March 2, 2012
The Disability Studies Collaborative is pleased to announce Disability in the Academy, a series of workshops and events that will help us look at how disability is represented in our work and on campus.
March 22, 2012:
Together with the UA Poetry Center, the Disability Studies Collaborative is pleased to announce A Reading with Paul Guest. Mr. Guest is the author of three volumes of poetry including My Index of Slightly Horrifying Knowledge and one memoir, One More Theory About Happiness.
Please join us at the UA Poetry Center on Thursday, March 22 at 7pm for his reading.
March 27-29, 2012
Leading Disability Studies scholars Drs. Susan Burch and Allison Kafer will facilitate sessions with faculty and staff during the week.
Wednesday, March 28 – 10am, SUMC Santa Cruz Room
or
Thursday, March 29 – 9am, SUMC Ventana Room
“Lessons for Every Body: Infusing Disability into Curricula and Research”
In this workshop, Susan Burch and Alison Kafer will introduce participants to disability studies, an interdisciplinary field that approaches disability as lived experience, as a category with a rich and complex history, and as a framework for analysis. Intended for faculty from across the University, this session offers participants the tools to integrate disability studies questions, methodologies, and perspectives into their own teaching and research.
Wednesday, March 28 -- 2pm, SUMC Ventana Room
“Disability and Intercultural Dexterity: Innovative Programming”
This session, facilitated by Susan Burch and Alison Kafer, introduces participants to disability history and culture, using these moments to demonstrate disability’s relationship to other identities and practices.
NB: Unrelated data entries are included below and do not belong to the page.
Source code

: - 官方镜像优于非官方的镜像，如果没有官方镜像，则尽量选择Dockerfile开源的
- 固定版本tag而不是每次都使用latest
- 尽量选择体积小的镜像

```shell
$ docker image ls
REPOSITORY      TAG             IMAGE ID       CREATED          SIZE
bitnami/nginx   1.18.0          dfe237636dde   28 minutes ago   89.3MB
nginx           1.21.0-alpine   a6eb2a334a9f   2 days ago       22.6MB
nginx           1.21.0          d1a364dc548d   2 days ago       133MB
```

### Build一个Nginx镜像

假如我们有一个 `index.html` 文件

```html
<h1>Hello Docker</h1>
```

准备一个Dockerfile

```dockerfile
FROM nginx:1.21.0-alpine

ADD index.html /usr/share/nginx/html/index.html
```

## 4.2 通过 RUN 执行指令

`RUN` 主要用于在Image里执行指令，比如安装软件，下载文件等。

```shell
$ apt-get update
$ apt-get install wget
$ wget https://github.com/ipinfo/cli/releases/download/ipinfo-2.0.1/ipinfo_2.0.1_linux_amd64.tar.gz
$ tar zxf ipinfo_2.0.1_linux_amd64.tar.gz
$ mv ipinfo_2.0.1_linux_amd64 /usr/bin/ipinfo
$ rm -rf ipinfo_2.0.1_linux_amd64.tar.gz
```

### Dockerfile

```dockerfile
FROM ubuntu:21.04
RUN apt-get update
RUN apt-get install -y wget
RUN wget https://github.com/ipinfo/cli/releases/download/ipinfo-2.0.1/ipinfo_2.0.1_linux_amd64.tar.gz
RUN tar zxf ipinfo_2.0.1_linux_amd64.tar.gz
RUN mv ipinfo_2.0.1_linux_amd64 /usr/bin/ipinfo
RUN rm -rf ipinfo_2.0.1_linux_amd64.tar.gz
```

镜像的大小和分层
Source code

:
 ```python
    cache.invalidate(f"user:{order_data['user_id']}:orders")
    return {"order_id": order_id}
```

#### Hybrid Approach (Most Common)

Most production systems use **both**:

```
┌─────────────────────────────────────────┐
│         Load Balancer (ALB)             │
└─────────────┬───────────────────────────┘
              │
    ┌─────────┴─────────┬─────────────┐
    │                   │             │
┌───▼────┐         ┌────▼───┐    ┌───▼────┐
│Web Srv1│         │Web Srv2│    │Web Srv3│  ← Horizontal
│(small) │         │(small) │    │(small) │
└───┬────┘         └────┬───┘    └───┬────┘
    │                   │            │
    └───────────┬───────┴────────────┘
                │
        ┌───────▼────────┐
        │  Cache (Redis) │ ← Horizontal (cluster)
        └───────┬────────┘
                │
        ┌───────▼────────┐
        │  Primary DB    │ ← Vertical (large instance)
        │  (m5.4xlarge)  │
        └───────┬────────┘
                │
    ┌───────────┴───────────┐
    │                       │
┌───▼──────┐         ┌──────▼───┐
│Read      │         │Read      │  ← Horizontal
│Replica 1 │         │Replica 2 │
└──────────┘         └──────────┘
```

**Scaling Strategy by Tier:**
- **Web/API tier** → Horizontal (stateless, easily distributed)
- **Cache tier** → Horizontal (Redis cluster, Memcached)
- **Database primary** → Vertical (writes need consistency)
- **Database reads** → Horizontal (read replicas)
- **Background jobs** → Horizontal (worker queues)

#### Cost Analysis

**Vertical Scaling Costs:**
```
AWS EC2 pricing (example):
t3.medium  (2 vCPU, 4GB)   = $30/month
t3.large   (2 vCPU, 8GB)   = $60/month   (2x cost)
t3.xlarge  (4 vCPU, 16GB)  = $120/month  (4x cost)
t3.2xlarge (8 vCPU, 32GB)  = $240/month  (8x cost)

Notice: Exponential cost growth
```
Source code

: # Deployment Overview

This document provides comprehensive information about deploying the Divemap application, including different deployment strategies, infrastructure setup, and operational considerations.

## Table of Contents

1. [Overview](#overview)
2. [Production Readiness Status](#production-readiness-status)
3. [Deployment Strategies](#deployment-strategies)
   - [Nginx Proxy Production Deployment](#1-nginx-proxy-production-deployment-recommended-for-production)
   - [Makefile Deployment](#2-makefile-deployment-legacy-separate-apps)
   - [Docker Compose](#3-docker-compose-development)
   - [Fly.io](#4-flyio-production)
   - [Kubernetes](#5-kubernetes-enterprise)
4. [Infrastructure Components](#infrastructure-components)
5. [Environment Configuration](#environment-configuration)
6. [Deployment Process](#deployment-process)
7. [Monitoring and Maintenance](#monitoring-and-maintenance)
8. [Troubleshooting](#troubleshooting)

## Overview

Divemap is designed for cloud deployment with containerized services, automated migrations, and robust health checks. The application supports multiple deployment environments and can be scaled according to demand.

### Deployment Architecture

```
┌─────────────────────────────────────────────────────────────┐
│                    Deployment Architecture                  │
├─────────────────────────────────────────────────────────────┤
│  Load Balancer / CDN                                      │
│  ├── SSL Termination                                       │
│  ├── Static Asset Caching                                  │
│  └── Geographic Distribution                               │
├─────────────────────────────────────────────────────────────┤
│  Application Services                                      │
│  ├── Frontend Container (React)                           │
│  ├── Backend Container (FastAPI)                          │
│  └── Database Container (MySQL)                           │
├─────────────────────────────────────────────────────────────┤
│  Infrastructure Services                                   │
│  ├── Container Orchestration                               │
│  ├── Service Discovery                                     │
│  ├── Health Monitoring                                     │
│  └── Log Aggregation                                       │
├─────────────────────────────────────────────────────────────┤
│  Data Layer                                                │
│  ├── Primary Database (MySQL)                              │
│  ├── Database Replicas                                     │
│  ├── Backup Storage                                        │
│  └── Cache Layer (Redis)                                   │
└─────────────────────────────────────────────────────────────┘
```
Ultimately, this workshop offers innovative ways to expand disability inclusion in student affairs as part of our broader work in intercultural dexterity.
Susan Burch, Ph.D., is an associate professor of American studies and director of the Center for the Comparative Study of Race and Ethnicity at Middlebury College. The is the author of Signs of Resistance: American Deaf Cultural History, 1900 to World War II (New York University Press, 2002); the coeditor of Women and Deafness: Double Visions (Gallaudet University Press, 2006) and, with Alison Kafer, of Deaf and Disability Studies: Interdisciplinary Approaches (Gallaudet University Press, 2010). She also coauthored Unspeakable: The Story of Junius Wilson (University of North Carolina Press, 2007) and served as editor-in-chief of The Encyclopedia of American Disability History (Facts on File, 2009). She was a co-founding member of the Disability History Association and currently serves on its Board of Trustees. Burch also has served on the Advisory Board of the Society for Disability Studies. She previously taught at Gallaudet University, Charles University (Prague, Czech Republic), King’s College (Aberdeen, Scotland), and The Ohio State University. Burch maintains affiliation with the Smithsonian national Museum of American History, where she is co-curating a traveling exhibit on the history of disability in America.
Alison Kafer is Associate Professor and Chair of Feminist Studies at Southwestern University. Her work on gender, sexuality, and disability has been published in anthologies including Sex and Disability, Feminist Disability Studies, and Gendering Disability as well as in the Journal of Women's History. She served on the Advisory Board of the Society for Disability Studies and was a founding board member of Generations Ahead, a social justice advocacy organization proactively addressing the race, gender, class, sexuality, and disability dimensions of human genetic technologies. Her book Accessible Futures: Feminist, Queer, Crip is due out next year.